Jika aturan atau himbauan yang dikemukakan Nabi ini ditaati oleh semua orang. Maka pembunuhan sia-sia terhadap beberapa jenis binatang liar demi meraih keuntungan semata niscaya tidak terjadi. Demikian pula, walaupun umat Islam diperbolehkan mengkonsumsi daging beberapa binatang tertentu, tapi perlu diingat bahwa hal ini tidak menghalalkan pembantaian secara kejam yang tidak terkendali terhadap mereka.
Salah satu manfaat binatang adalah sebagai tunggangan. Kita harus ingat bahwa orang-orang Arab di masa lalu sepenuhnya bergantung pada unta untuk membantu membawa barang dalam perjalanan. Allah menyatakan hal tersebut dalam ayat di bawah :
وَتَحْمِلُ أَثْقَالَكُمْ إِلَىٰ بَلَدٍ لَمْ تَكُونُوا بَالِغِيهِ إِلَّا بِشِقِّ الْأَنْفُسِ ۚ إِنَّ رَبَّكُمْ لَرَءُوفٌ رَحِيمٌ
وَالْخَيْلَ وَالْبِغَالَ وَالْحَمِيرَ لِتَرْكَبُوهَا وَزِينَةً ۚ وَيَخْلُقُ مَا لَا تَعْلَمُونَ
Dan ia memikul beban-bebanmu ke suatu negeri yang kamu tidak sanggup sampai kepadanya, melainkan dengan kesukaran-kesukaran (yang memayahkan) diri. Sesungguhnya Tuhanmu benar-benar Maha Pengasih lagi Maha Penyayang, dan (Dia telah menciptakan) kuda, bagal dan keledai, agar kamu menungganginya dan (menjadikannya) perhiasan. Dan Allah menciptakan apa yang kamu tidak mengetahuinya.(An-Nahl ayat : 7-8)
Pada hakikatnya Islam mengajarkan pada umatnya untuk menyayangi binatang dan melestarikan kehidupannya. Di dalam Al-Qur'an, Allah menekankan bahwa Allah telah menganugerahi manusia wilayah kekuasaan yang mencakup segala sesuatu di dunia ini.
Dalam ayat ini, Al-Qur'an sama sekali tidak memperbolehkan manusia memiliki kekuasaan mutlak untuk berbuat sekehendak hatinya segala sesuatu yang ada di langit dan bumi. Mereka juga tidak pula memiliki hak tanpa batas untuk menggunakan alam sehingga merusak keseimbangan ekologisnya.

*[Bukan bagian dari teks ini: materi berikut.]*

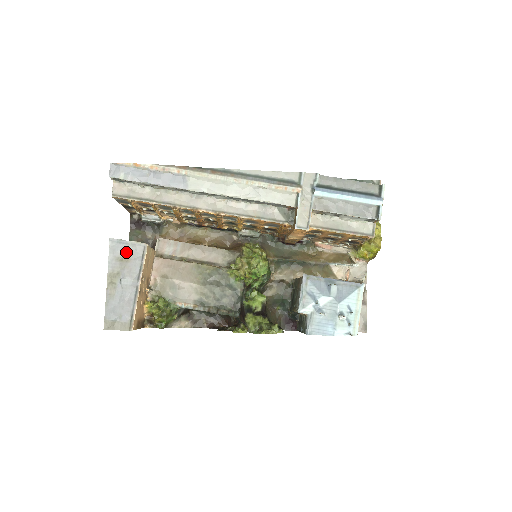
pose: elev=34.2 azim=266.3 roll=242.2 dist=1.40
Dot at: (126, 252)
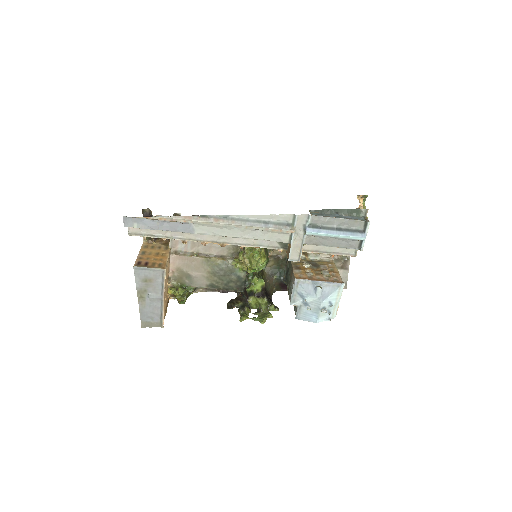
Dot at: (149, 275)
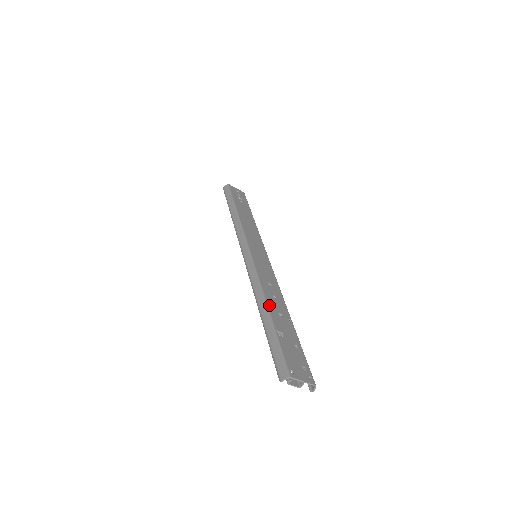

" .... semua itu dari Dia ...." Penggalan ayat di sini seharusnya disadari dan dimengerti sebagai pengingat dari Allah, bahwa manusia tidak memiliki apa-apa di dunia ini. Jadi bertindaklah sebagaimana kita menggunakan dan memperlakukan barang milik orang lain, harus selalu diingat di dalam benak "...orang-orang yang berpikir...."

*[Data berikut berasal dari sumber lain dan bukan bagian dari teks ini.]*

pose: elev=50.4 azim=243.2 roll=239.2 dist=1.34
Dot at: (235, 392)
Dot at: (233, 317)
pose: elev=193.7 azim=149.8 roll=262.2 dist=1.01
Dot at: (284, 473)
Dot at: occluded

Jelaslah sudah ayat ini mengingatkan umat manusia bahwa Sang Pencipta telah menjadikan semua yang ada di alam ini (satwa dan fauna) sebagai amanah yang harus mereka jaga. Wadas bagian darinya, harus dijaga dan dilestarikan. Tak boleh terjadi satu kebijakan pun yang berpeluang bisa merusaknya. Wallahu A'lam bisshowaab.